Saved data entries
/---
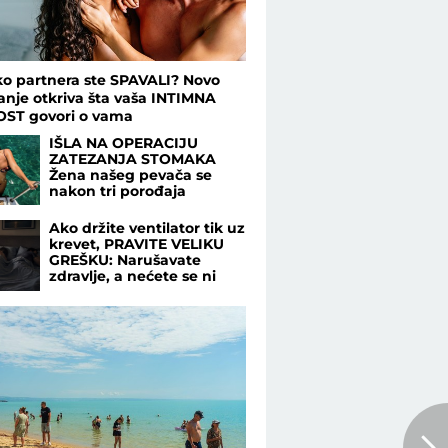
ko partnera ste SPAVALI? Novo
vanje otkriva šta vaša INTIMNA
ST govori o vama
IŠLA NA OPERACIJU
ZATEZANJA STOMAKA
Žena našeg pevača se
nakon tri porođaja
odlučila na hirurški
zahvat: "To mi je jedna od
Ako držite ventilator tik uz
najboljih odluka"
krevet, PRAVITE VELIKU
GREŠKU: Narušavate
zdravlje, a nećete se ni
rashladiti - OVO DUGME
malo ko koristi, a pravi
najveću razliku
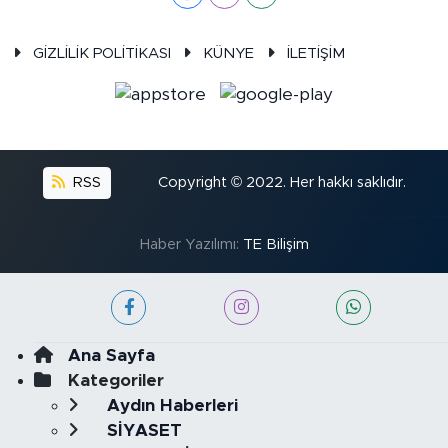
GİZLİLİK POLİTİKASI
KÜNYE
İLETİŞİM
RSS
Copyright © 2022. Her hakkı saklıdır.
Haber Yazılımı:
TE Bilişim
Ana Sayfa
Kategoriler
Aydın Haberleri
SİYASET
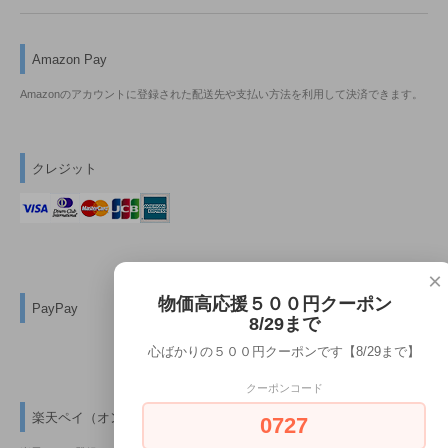
Amazon Pay
Amazonのアカウントに登録された配送先や支払い方法を利用して決済できます。
クレジット
×
物価高応援５００円クーポン
PayPay
8/29まで
心ばかりの５００円クーポンです【8/29まで】
クーポンコード
楽天ペイ（オンライン決済）
0727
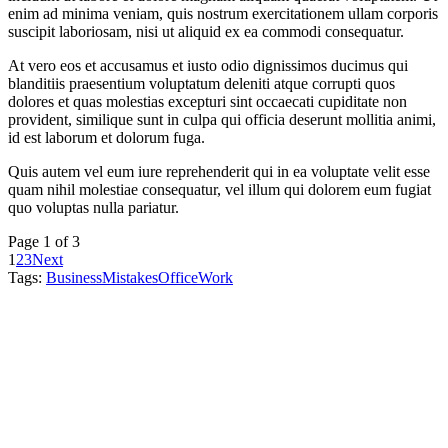
enim ad minima veniam, quis nostrum exercitationem ullam corporis
suscipit laboriosam, nisi ut aliquid ex ea commodi consequatur.
At vero eos et accusamus et iusto odio dignissimos ducimus qui
blanditiis praesentium voluptatum deleniti atque corrupti quos
dolores et quas molestias excepturi sint occaecati cupiditate non
provident, similique sunt in culpa qui officia deserunt mollitia animi,
id est laborum et dolorum fuga.
Quis autem vel eum iure reprehenderit qui in ea voluptate velit esse
quam nihil molestiae consequatur, vel illum qui dolorem eum fugiat
quo voluptas nulla pariatur.
Page 1 of 3
1
2
3
Next
Tags:
Business
Mistakes
Office
Work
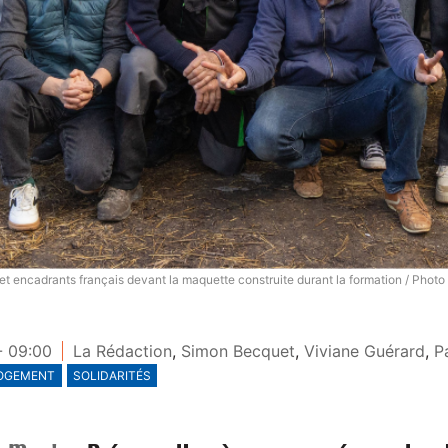
et encadrants français devant la maquette construite durant la formation / Photo 
- 09:00
La Rédaction
,
Simon Becquet
,
Viviane Guérard
,
P
OGEMENT
SOLIDARITÉS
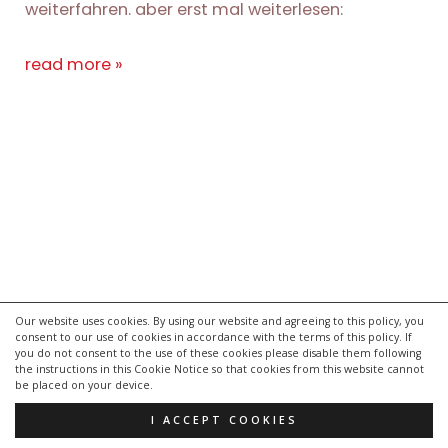
weiterfahren. aber erst mal weiterlesen:
radfahrna:um
read more »
–
wie
urlaub,
nur
öfter.
Our website uses cookies. By using our website and agreeing to this policy, you
consent to our use of cookies in accordance with the terms of this policy. If
kontakt
you do not consent to the use of these cookies please disable them following
impressum
the instructions in this Cookie Notice so that cookies from this website cannot
be placed on your device.
datenschutzerklärung
I ACCEPT COOKIES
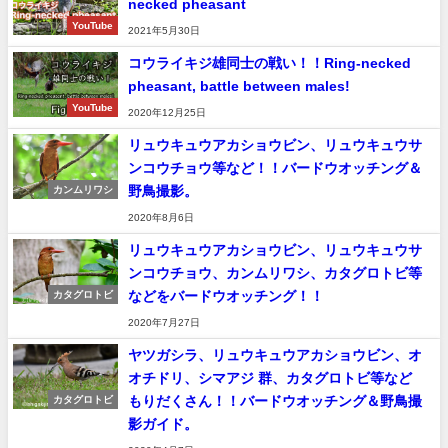
necked pheasant
YouTube
2021年5月30日
コウライキジ雄同士の戦い！！Ring-necked
pheasant, battle between males!
YouTube
2020年12月25日
リュウキュウアカショウビン、リュウキュウサ
ンコウチョウ等など！！バードウオッチング＆
野鳥撮影。
カンムリワシ
2020年8月6日
リュウキュウアカショウビン、リュウキュウサ
ンコウチョウ、カンムリワシ、カタグロトビ等
などをバードウオッチング！！
カタグロトビ
2020年7月27日
ヤツガシラ、リュウキュウアカショウビン、オ
オチドリ、シマアジ 群、カタグロトビ等など
もりだくさん！！バードウオッチング＆野鳥撮
カタグロトビ
影ガイド。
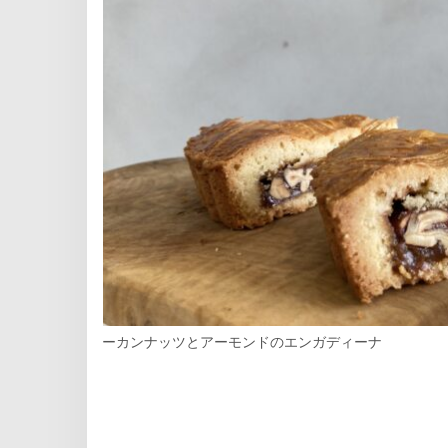
ーカンナッツとアーモンドのエンガディーナ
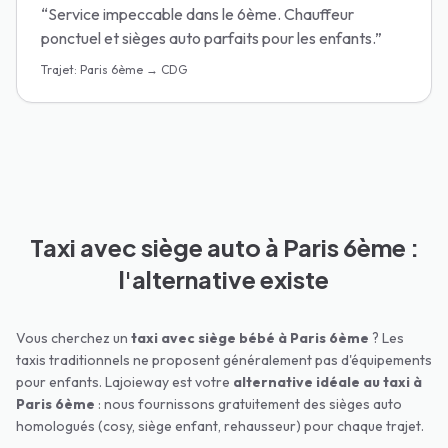
“
Service impeccable dans le 6ème. Chauffeur
ponctuel et sièges auto parfaits pour les enfants.
”
Trajet
:
Paris 6ème → CDG
Taxi avec siège auto à Paris 6ème :
l'alternative existe
Vous cherchez un
taxi avec siège bébé à
Paris 6ème
? Les
taxis traditionnels ne proposent généralement pas d'équipements
pour enfants. Lajoieway est votre
alternative idéale au taxi à
Paris 6ème
: nous fournissons gratuitement des sièges auto
homologués (cosy, siège enfant, rehausseur) pour chaque trajet.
\---
WHAT TO DO
Only an exact copy of the lines from the top of the entries through the line with "malo ko koristi, a pravi", both included, should be given, with all pictures omitted.

ANSWER
ko partnera ste SPAVALI? Novo
vanje otkriva šta vaša INTIMNA
ST govori o vama
IŠLA NA OPERACIJU
ZATEZANJA STOMAKA
Žena našeg pevača se
nakon tri porođaja
odlučila na hirurški
zahvat: "To mi je jedna od
Ako držite ventilator tik uz
najboljih odluka"
krevet, PRAVITE VELIKU
GREŠKU: Narušavate
zdravlje, a nećete se ni
rashladiti - OVO DUGME
malo ko koristi, a pravi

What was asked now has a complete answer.